Graves v. Brown

KRAMER, Judge,

dissenting:

There are three bases for the severance of service connection: (1) clear and unmistakable error (CUE) in a prior determination, pursuant to 38 C.P.R. § 3.105(a), (d) (1993); (2) change in diagnosis in light of all accumulated evidence indicating that the diagnosis on which service connection was predicated is clearly erroneous, pursuant to 38 C.F.R. § 3.105(d); and (3) fraud, pursuant to 38 C.F.R. § 3.957 (1993). In its decision severing service connection, the Board of Veterans’ Appeals (BVA) concluded that the October 1986 Regional Office (RO) determination granting service connection was predicated upon CUE. In reaching that conclusion, the BVA extensively reweighed facts without analyzing the prior determination and simply concluded that “[t]he record is clear that veteran’s current back problems began with his postservice injury.” Oliver G. Graves, BVA_-_, at 8 (Jan. 3, 1992). However, in Russell v. Principi, 3 Vet.App. 310, 313 (1992) (en banc), the Court specifically precluded this approach by stating that “a disagreement as to how the facts were weighed or evaluated” was insufficient to support a CUE determination.

In Russell, supra, at 313-14, this Court formulated a three-pronged test to determine the presence of CUE in a prior determination: (1) “[e]ither the correct facts, as they were known at the time, were not before the adjudicator or the statutory or regulatory provisions extant at the time were incorrectly applied;” (2) CUE must be the sort of error which, had it not been made, “would have manifestly changed the outcome at the time it was made;” and (3) a determination that there was CUE must be based on the record and the law that existed at the time of the prior decision. As the BVA decision was rendered prior to the Court’s decision in Russell, supra, the CUE test formulated in that case was not applied. Nevertheless, the failure to apply this test cannot be obviated. See Karnas v. Derwinski, 1 Vet.App. 308 (1991).

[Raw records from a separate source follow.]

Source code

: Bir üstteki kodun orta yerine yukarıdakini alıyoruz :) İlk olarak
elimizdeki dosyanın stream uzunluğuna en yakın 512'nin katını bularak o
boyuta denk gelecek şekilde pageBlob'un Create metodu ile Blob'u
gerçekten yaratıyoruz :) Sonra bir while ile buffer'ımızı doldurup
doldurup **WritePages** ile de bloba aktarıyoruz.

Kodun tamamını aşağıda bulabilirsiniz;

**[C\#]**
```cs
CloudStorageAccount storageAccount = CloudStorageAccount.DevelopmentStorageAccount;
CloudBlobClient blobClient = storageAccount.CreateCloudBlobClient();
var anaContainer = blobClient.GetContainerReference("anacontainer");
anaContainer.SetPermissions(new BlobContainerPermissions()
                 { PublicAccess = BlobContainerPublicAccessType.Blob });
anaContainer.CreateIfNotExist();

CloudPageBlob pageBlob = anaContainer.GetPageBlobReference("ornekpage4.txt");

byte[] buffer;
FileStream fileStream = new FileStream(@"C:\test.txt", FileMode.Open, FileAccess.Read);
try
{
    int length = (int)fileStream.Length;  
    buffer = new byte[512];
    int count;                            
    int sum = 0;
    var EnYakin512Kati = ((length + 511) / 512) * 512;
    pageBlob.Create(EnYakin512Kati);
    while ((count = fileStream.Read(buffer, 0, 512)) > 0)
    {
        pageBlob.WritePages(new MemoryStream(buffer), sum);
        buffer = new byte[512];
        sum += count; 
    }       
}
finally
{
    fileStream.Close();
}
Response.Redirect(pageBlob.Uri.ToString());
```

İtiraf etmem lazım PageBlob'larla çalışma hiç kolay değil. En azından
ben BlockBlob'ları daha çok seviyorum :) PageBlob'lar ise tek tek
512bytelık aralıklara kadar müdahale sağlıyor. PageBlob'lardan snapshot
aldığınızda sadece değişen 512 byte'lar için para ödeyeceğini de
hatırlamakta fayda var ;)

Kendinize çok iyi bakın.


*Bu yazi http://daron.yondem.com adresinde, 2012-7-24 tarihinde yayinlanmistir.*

The majority suggests that because the 1986 RO determination did not include a history of a back injury in 1979, this informa*173tion might not have been known to the adjudicator. However, this failure to recite history is irrelevant because the RO clearly knew of the 1979 injury, as this information was contained in a VA medical examination report dated prior to the RO decision. R. at 96. As the correct facts were before the adjudicator, CUE cannot be sustained on the basis of the majority’s conjecture.

I would remand for proceedings consistent with the above analysis.